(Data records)

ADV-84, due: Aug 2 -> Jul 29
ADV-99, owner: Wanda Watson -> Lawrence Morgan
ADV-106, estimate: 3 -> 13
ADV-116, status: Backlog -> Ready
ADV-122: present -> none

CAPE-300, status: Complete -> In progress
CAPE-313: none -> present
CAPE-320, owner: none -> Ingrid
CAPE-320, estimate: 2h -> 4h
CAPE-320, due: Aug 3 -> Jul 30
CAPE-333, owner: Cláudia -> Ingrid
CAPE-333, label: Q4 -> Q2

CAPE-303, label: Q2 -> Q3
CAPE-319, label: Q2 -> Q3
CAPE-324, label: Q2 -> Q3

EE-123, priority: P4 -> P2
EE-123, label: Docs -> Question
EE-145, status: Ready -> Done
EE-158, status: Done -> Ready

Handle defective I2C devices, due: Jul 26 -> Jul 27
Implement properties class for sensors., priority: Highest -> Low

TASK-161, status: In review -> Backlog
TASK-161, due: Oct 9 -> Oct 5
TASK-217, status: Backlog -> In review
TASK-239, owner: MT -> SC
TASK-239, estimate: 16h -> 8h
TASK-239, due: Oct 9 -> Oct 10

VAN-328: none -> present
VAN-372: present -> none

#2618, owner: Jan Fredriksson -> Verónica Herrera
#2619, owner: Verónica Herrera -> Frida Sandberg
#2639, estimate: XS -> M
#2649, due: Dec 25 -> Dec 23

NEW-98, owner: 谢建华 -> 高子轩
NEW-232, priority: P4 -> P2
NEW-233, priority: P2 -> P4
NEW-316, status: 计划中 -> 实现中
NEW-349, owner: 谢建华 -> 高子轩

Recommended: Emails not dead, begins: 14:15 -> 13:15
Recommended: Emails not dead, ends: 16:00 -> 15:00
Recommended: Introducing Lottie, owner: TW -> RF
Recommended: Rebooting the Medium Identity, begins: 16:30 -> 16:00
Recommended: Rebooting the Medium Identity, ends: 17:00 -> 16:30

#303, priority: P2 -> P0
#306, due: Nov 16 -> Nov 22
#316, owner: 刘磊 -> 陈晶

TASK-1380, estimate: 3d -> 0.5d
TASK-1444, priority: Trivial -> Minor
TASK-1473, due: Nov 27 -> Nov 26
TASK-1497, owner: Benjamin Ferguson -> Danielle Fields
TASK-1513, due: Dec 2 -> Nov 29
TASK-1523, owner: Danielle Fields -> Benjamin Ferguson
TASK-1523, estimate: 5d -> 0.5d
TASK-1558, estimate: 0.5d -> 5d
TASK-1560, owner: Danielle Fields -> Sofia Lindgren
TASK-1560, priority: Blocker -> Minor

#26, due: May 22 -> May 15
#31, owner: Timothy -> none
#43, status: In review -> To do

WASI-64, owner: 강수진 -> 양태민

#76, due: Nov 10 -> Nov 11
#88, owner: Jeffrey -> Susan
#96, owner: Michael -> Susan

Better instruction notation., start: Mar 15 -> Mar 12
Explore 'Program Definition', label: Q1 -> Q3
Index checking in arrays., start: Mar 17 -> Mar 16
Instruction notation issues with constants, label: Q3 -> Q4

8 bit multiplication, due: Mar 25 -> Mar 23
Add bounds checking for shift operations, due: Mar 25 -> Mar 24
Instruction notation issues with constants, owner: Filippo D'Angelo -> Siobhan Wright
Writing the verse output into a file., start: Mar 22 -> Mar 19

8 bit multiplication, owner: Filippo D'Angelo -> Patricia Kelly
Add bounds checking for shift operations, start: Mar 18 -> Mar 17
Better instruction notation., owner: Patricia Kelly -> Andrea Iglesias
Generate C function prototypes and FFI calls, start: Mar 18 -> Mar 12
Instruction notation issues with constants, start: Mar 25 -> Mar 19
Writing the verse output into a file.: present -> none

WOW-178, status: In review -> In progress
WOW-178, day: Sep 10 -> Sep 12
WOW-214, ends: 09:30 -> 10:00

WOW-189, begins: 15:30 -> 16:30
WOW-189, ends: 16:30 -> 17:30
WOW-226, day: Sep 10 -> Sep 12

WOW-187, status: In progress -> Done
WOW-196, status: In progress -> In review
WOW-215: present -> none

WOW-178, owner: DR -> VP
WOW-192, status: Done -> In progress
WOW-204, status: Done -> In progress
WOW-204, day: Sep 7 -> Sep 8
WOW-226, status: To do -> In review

● EXERCISE
How many lines in the records above contain the word "Medium"? State that number and nothing more.

● RESPONSE
2